What Happened to 17 Million S3 Objects?

Last week, I migrated an S3 bucket from one AWS region to another. The original bucket held 174 million objects and around 18TB of data. To set up the migration, I created a new S3 bucket in the target region, configured live replication, then triggered a Batch Operation to copy all existing objects to the new bucket. That’s when things got strange.

A missing 17 million

The batch operation reported 157 million objects copied, 17 million short of the expected 174 million. CloudWatch metrics confirmed the replication count, so it wasn’t just a reporting glitch. There was also a 9.6GB size difference between the two buckets. My first thought was to re-run the batch job. Maybe it had skipped some objects. But the second attempt failed almost immediately, saying there were no remaining objects to replicate.

I double-checked the replication setup. The only objects excluded were those encrypted using SSE-KMS. As far as I knew, we didn’t use that. I checked using a script to randomly sample 10,000 objects and check their encryption. None used SSE-KMS. I used a similar sscript to compare objects between the old and new buckets. Again, 10,000 objects later, I couldn’t find a single one that hadn’t been copied. I should’ve hit about 1,000 unreplicated objects if 10% were missing, but I found none.

Maybe the 174 million count was wrong?

S3 doesn’t provide a quick way to get an exact object count. To get a definitive answer, I enabled S3 Inventory on both buckets to generate a daily, queryable listing of all objects.

Lifecycle Rules

While waiting for the inventory report, I revisited the S3 docs.
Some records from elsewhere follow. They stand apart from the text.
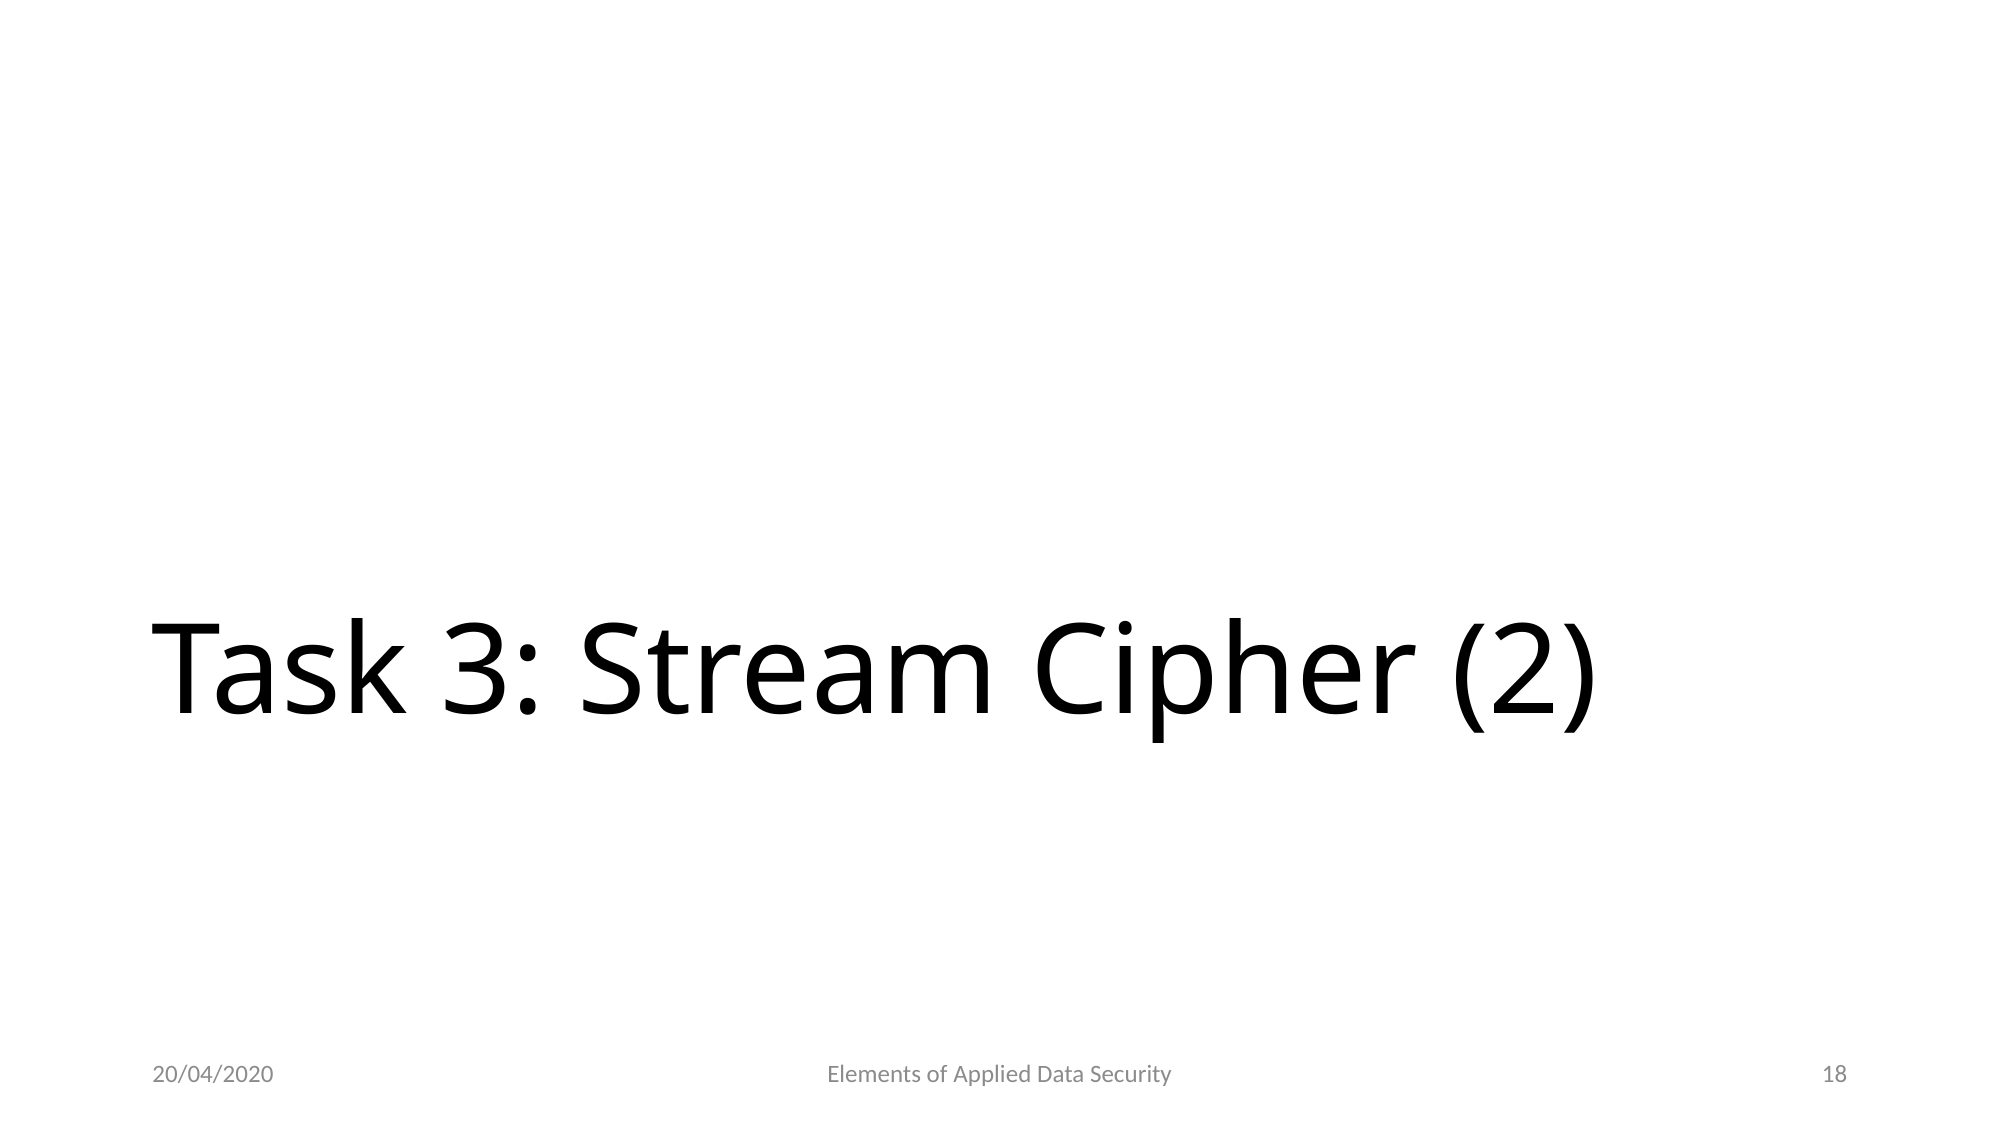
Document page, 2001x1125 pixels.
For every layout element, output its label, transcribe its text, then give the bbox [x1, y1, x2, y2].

title Task 3: Stream Cipher (2) [136, 280, 1862, 749]
footer Elements of Applied Data Security [662, 1042, 1338, 1103]
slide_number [137, 1042, 588, 1103]
slide_number 18 [1412, 1042, 1863, 1103]
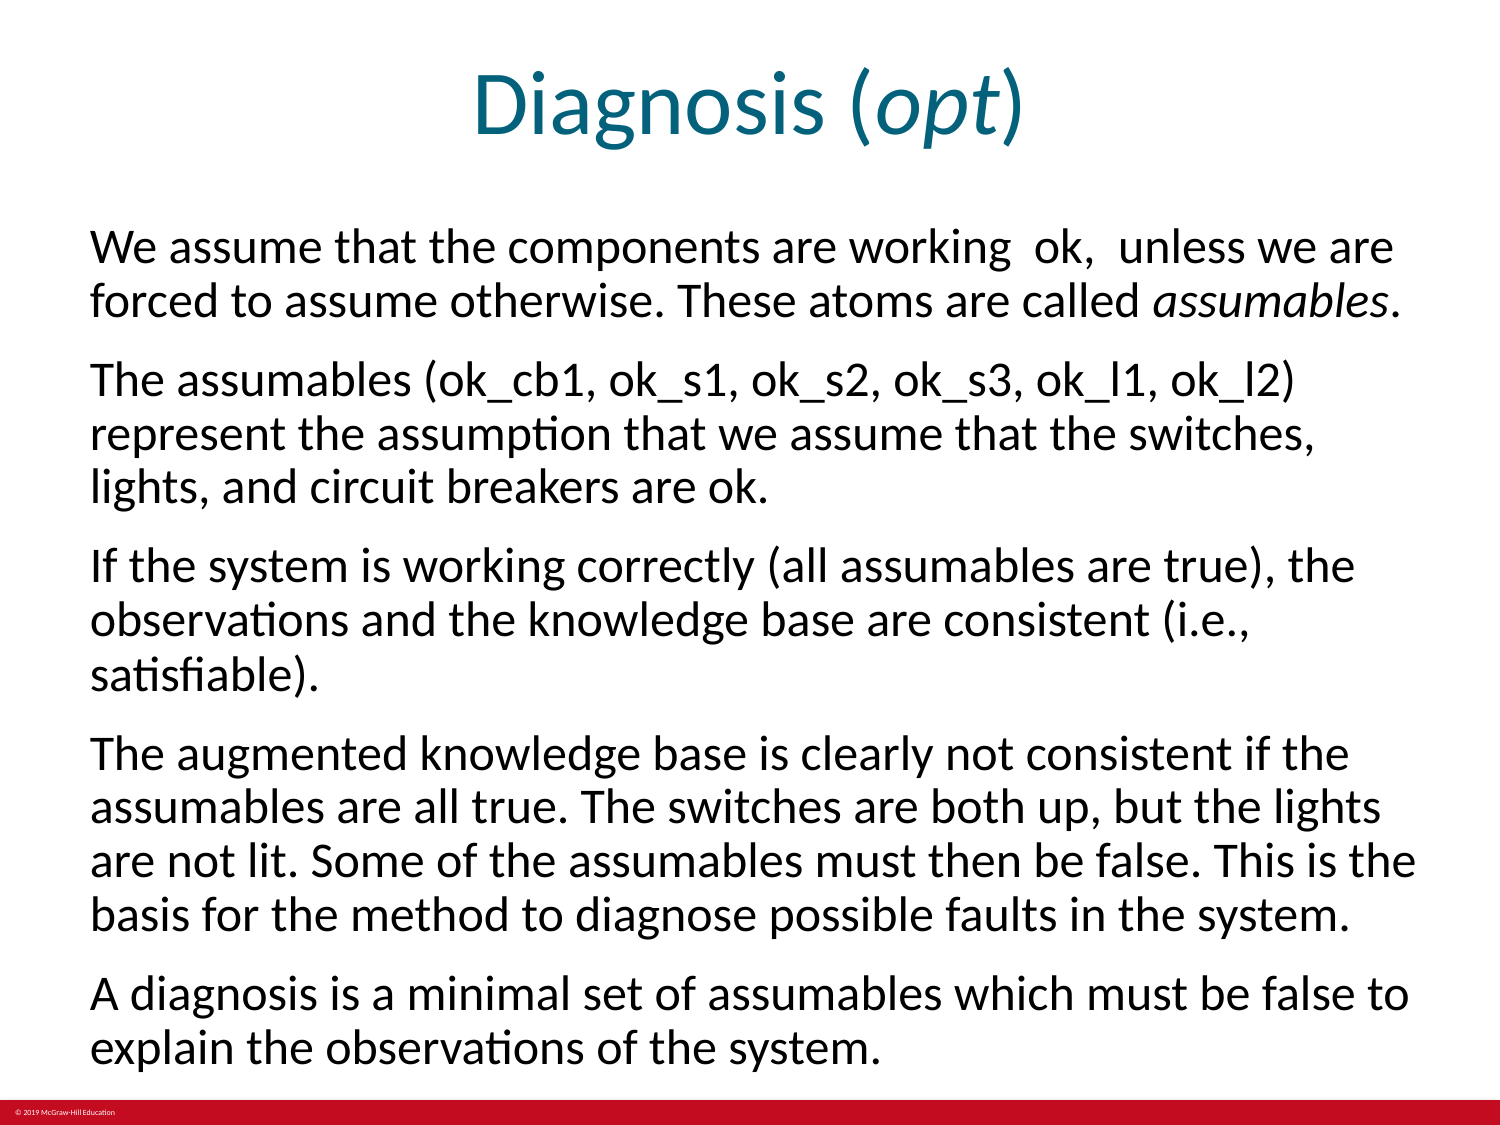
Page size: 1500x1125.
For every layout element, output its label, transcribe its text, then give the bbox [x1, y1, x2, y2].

title Diagnosis (opt) [0, 0, 1500, 195]
list We assume that the components are working ok, unless we are forced to assume otherwise. These atoms are called assumables. The assumables (ok_cb1, ok_s1, ok_s2, ok_s3, ok_l1, ok_l2) represent the assumption that we assume that the switches, lights, and circuit breakers are ok. If the system is working correctly (all assumables are true), the observations and the knowledge base are consistent (i.e., satisfiable). The augmented knowledge base is clearly not consistent if the assumables are all true. The switches are both up, but the lights are not lit. Some of the assumables must then be false. This is the basis for the method to diagnose possible faults in the system. A diagnosis is a minimal set of assumables which must be false to explain the observations of the system. [75, 212, 1455, 1075]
There was a note recommending that lifecycle rules be disabled during batch operations. If objects expire mid-migration, the buckets can go out of sync.
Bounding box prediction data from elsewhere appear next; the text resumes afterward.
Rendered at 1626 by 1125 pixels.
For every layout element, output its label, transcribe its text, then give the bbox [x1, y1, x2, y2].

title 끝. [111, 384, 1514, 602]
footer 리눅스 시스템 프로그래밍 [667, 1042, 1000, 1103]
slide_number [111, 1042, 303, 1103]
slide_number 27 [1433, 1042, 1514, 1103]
I hadn’t disabled those rules, but surely I would’ve noticed some expired objects during my earlier checks?

This made me think about object versions. I had configured replication to include deletion markers, so versioned deletes should have been copied. A few manual checks showed that object versions were indeed replicated properly.

Then I noticed two specific lifecycle rule options:

Clean up failed multipart uploads
Delete expired deletion markers

We use multipart uploads extensively, and I’d never really considered what happens to failed ones. Turns out S3 keeps them indefinitely unless you explicitly clean them up.

Same for expired deletion markers, these are deletion markers where all previous versions of an object have been deleted. What remains is an empty, dangling object. This felt hopeful, maybe expired deletion markers and failed uploads are not replicated.

Multipart Uploads

The S3 API lets you list inflight multipart uploads. Sure enough, there were uploads dating back five years, and a lot of them. Using a script I calculated the total size of these inflight uploads: 9.6GB. The exact size difference between the two buckets.

Running the same script against the new bucket showed zero pending uploads. That solved the size discrepancy, but not the missing objects. There were only about 25,000 in-flight upload parts. That’s nowhere near the 17 million missing objects.

Deletion Markers

That left expired deletion markers as the most likely cause. Since these are effectively tiny metadata entries, they could easily account for a large object count without a corresponding size difference.

Ordinary deletion markers were being replicated, I could confirm that. But expired deletion markers? There’s no direct API to count them, and scanning 170 million objects manually wasn’t feasible.

Fortunately, S3 Inventory reports list whether each object is a deletion marker, perfect.

I queried the data in Athena:

SELECT COUNT(*) AS expired_delete_marker_count
FROM (
  SELECT key
  FROM inventory_table
  GROUP BY key
  HAVING COUNT(*) = 1
    AND MAX(CASE WHEN is_delete_marker = true THEN 1 ELSE 0 END) = 1
) AS expired_keys;

The result? 17 million expired deletion markers. I had potentially found them. To confirm they hadn’t been copied, I checked several of their keys in the new bucket. As expected, they were missing.

That explained everything:

9.6GB of failed multipart uploads not copied
17 million expired deletion markers not replicated

As a final check, I queried for any objects in the source bucket that didn’t have a replication status of "REPLICATED". None found.

Lessons Learned

Potentially missing 10% of objects during an S3 migration is not ideal. But it turns out, these were pretty much just dangling metadata that had never been cleaned up. S3 will happily retain expired deletion markers and failed multipart uploads forever unless you set up lifecycle rules to remove them. I’ve now added cleanup rules to the new bucket.